North Texas pediatricians being overwhelmed with sick children

DALLAS Pediatric practices in North Texas are overrun with sick children, which is highly unusual for the summer season.

Masks were certainly effective in keeping children healthier. But now with so many masks off, there isn’t much immunity to typical seasonal viruses. This can cause viruses to spread faster than normal.

dr. Charles Dunlap of Pediatric Associates of Dallas echoes what pediatricians across the country are now seeing: a dramatic increase in teething.

“We’re seeing elevated winter levels of RSV, significant outbreaks of hand-foot-and-mouth disease virus, rhinovirus, and even some summer flu,” he said.

And this all happens before school starts.

“I think the perfect storm,” the doctor said.

Last week, Children’s Health said 249 children tested positive for respiratory syncytial virus, or RSV. Cook Children’s saw 190 RSV cases.

dr. Dunlap says RSV is most serious for babies and toddlers.

“For children under 2 years of age and infants, it causes a syndrome called bronchiolitis, which is mucus production in the lower airways, wheezing, breathlessness and rapid breathing,” he said. “It’s serious enough to hospitalize children.”

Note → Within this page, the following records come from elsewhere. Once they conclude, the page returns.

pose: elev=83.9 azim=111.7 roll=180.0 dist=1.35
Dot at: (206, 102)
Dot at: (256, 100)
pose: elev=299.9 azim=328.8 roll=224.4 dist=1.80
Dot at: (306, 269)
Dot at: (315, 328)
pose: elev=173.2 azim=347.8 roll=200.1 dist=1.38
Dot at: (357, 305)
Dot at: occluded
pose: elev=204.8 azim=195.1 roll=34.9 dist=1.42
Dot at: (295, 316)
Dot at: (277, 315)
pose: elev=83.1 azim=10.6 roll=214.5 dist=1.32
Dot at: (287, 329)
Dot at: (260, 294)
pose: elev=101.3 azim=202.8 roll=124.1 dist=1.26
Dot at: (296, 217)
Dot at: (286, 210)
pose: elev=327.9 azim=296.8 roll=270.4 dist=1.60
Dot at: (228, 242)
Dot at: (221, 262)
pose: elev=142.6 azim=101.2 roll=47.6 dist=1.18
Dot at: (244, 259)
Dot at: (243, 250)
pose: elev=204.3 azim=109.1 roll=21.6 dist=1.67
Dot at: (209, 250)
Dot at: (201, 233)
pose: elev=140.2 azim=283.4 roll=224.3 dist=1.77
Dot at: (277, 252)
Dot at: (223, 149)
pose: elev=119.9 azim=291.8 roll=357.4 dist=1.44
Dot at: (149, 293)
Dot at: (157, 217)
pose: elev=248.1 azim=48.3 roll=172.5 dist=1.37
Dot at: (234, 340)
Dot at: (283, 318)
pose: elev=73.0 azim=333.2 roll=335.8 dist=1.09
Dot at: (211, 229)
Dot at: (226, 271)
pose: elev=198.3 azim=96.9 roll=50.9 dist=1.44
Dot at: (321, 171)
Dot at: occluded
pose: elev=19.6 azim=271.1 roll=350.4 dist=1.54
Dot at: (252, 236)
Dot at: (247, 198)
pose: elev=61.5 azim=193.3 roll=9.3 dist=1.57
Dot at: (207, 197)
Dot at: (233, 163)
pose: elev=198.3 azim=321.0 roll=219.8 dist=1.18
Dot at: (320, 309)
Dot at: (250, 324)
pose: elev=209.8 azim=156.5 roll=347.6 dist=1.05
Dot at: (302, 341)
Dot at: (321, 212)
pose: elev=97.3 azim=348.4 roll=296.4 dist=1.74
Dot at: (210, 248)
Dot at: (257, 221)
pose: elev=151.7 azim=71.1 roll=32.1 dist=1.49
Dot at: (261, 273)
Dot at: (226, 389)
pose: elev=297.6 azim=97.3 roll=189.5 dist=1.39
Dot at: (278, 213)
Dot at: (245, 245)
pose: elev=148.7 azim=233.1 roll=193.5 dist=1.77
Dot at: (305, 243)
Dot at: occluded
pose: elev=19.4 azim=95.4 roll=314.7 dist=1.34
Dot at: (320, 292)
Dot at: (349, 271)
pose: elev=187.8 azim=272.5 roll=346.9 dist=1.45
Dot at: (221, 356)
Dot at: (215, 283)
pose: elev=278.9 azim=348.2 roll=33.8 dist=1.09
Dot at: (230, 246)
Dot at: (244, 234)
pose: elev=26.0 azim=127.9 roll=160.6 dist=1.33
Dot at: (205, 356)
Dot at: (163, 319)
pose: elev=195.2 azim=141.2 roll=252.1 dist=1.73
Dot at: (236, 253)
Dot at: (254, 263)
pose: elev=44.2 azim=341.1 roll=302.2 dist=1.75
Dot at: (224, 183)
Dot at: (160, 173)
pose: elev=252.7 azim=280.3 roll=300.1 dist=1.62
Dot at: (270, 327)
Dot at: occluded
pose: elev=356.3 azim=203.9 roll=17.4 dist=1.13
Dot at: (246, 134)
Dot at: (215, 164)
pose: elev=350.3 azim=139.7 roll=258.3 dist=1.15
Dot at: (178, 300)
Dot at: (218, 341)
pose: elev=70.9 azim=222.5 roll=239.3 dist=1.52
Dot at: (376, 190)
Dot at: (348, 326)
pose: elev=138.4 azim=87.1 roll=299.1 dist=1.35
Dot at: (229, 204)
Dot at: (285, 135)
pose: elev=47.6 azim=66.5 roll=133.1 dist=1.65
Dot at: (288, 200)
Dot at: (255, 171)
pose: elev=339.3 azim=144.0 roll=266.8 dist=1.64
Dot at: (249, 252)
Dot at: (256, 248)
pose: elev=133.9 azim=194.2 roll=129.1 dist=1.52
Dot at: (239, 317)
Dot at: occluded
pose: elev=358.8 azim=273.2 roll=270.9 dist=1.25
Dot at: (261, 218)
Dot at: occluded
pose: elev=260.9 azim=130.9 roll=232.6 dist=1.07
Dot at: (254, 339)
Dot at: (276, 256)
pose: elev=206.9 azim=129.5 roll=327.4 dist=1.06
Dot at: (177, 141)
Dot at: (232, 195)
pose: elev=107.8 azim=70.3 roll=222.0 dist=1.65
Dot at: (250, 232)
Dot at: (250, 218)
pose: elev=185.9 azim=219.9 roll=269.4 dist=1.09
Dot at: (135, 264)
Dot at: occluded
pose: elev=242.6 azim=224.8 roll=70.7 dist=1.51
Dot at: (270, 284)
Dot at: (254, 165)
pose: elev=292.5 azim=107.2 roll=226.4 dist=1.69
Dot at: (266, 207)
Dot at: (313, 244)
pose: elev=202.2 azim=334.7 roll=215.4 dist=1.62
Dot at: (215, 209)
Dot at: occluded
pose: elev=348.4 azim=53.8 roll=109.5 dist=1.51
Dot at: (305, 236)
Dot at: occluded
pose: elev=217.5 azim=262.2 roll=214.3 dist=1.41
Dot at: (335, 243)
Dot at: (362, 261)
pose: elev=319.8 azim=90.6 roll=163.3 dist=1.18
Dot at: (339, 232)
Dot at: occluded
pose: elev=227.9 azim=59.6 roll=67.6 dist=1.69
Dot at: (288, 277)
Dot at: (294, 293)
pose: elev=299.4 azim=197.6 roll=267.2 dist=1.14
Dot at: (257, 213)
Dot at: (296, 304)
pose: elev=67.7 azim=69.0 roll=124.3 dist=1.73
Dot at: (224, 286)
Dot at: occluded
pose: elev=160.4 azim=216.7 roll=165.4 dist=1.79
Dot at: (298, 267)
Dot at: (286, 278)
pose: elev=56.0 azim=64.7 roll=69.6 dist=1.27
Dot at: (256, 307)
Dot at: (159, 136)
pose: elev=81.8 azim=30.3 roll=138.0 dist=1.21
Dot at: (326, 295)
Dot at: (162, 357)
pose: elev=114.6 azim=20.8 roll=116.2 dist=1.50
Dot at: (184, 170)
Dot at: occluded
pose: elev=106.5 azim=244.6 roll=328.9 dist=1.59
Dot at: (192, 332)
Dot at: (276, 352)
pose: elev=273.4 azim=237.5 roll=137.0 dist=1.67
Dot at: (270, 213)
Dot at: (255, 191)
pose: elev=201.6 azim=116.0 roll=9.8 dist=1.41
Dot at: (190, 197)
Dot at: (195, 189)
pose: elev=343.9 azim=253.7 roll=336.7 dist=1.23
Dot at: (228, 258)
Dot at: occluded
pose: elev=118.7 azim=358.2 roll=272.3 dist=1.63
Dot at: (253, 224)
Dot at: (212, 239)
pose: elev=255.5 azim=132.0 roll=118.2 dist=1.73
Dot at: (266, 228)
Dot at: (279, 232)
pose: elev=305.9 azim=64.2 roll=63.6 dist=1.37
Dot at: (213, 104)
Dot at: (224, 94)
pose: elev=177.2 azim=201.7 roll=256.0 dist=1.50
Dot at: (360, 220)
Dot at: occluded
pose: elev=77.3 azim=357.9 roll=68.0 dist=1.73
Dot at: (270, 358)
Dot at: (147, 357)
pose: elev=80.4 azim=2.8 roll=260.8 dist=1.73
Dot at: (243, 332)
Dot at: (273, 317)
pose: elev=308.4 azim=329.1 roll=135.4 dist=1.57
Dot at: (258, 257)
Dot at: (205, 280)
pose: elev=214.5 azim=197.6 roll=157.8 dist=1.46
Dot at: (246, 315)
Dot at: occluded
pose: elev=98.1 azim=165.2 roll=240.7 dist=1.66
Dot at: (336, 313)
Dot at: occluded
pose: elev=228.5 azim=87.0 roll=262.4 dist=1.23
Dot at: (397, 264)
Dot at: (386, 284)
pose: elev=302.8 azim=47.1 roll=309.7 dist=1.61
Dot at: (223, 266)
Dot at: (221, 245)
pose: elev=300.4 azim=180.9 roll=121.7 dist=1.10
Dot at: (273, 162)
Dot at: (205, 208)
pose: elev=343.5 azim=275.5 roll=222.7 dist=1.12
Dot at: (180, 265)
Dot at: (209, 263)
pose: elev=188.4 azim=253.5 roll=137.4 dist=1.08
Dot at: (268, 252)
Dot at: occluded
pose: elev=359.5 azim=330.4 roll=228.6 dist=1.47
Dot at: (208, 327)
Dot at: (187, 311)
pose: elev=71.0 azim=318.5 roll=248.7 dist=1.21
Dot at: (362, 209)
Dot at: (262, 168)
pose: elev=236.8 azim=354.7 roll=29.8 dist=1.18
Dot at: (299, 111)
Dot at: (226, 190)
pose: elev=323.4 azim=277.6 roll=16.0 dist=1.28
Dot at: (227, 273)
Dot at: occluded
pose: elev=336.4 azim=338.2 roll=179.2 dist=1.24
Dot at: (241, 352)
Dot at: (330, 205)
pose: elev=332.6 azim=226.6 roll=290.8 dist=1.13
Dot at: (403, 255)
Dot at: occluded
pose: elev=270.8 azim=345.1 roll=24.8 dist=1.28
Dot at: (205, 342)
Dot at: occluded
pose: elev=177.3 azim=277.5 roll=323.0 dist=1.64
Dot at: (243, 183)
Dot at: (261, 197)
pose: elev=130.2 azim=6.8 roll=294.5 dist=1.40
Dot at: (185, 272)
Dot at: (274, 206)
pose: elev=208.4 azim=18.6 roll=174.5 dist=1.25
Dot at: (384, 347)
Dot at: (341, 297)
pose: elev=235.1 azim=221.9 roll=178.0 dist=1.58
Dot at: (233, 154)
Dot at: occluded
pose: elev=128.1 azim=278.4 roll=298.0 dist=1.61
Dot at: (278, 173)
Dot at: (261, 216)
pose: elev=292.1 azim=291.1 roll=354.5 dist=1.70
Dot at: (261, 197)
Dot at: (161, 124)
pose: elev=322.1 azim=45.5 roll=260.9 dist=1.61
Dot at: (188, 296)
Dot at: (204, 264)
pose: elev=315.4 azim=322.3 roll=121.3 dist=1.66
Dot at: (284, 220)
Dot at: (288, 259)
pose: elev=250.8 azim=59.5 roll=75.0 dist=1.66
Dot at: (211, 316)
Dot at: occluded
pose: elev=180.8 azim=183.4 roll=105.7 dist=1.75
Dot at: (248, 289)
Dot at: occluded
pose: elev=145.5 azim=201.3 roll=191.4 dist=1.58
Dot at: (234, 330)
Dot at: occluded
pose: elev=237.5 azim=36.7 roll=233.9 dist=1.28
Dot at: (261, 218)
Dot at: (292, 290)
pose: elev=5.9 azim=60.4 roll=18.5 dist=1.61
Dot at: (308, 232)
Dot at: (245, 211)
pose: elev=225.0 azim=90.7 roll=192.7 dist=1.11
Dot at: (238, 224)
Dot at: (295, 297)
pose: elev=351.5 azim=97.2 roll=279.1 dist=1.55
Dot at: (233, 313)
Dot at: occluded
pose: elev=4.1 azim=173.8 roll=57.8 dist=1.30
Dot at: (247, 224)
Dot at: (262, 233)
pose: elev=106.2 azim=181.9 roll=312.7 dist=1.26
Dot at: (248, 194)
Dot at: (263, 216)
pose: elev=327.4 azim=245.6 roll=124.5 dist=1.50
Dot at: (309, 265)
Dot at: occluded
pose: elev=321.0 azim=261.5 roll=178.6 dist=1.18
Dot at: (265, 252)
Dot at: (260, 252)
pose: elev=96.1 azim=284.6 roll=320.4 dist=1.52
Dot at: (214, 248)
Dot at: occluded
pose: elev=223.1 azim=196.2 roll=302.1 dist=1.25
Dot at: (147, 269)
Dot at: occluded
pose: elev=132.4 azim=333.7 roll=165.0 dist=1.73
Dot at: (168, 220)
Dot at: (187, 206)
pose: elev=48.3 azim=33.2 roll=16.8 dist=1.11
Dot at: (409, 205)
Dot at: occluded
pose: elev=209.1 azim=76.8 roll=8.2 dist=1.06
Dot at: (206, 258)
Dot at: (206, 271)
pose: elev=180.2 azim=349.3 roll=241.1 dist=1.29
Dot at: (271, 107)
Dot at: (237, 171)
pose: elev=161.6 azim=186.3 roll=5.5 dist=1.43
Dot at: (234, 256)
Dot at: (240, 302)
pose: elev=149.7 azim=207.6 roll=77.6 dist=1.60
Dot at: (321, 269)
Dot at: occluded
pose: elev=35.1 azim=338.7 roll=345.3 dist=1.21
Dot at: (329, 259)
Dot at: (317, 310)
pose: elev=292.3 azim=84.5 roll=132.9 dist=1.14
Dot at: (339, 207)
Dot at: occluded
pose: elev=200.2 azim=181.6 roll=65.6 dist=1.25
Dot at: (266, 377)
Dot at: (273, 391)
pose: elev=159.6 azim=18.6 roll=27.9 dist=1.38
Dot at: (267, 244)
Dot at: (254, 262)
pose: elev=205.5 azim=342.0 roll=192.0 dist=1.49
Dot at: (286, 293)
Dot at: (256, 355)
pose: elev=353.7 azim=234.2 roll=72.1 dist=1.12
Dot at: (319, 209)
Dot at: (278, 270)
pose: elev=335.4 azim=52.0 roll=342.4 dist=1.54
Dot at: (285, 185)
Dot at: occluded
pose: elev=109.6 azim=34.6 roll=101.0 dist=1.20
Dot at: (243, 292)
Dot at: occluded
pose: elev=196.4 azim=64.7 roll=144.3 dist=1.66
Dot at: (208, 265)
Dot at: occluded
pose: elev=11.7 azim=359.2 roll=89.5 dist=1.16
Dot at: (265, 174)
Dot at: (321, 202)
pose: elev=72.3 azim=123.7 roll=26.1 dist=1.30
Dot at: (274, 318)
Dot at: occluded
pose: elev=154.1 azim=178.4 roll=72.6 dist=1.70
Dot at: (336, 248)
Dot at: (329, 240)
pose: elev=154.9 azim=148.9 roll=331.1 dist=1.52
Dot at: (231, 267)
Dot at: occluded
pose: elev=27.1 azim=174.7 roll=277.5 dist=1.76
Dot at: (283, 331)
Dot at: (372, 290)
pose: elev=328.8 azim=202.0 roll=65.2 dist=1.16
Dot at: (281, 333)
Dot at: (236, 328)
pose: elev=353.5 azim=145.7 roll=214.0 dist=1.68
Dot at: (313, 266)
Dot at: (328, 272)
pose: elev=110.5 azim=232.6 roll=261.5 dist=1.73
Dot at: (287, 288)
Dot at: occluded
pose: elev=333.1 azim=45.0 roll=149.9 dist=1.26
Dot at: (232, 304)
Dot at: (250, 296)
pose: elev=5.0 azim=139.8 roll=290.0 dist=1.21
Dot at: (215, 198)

dr. Dunlap is a big proponent of masking, but he does point to a link between masking and the summer peak of the virus.

“Making can delay the inevitable, but it’s the protective value when people can’t get vaccinated,” he said. “The benefits outweigh the drawbacks, even if some of the mainstream illnesses are delayed.”

In addition, children’s hospitals are still seeing an increase in hospitalizations for COVID.

Children’s Health has hospitalized 22 children for COVID, while Cook Children’s has 23 hospitalizations.

Between COVID and RSV, Dr. Dunlap parents never hesitate to call if their child is having trouble breathing.

“If you’re worried your child is having a hard time, that could be a 911 call,” he said. “But usually a pediatrician is the first choice if all you have to do is cough and breathe quickly.”

dr. Dunlap urges parents to be patient with wait times when calling their pediatrician for non-emergency matters. He says it’s still a good idea for people to stick to their pit visit agreements.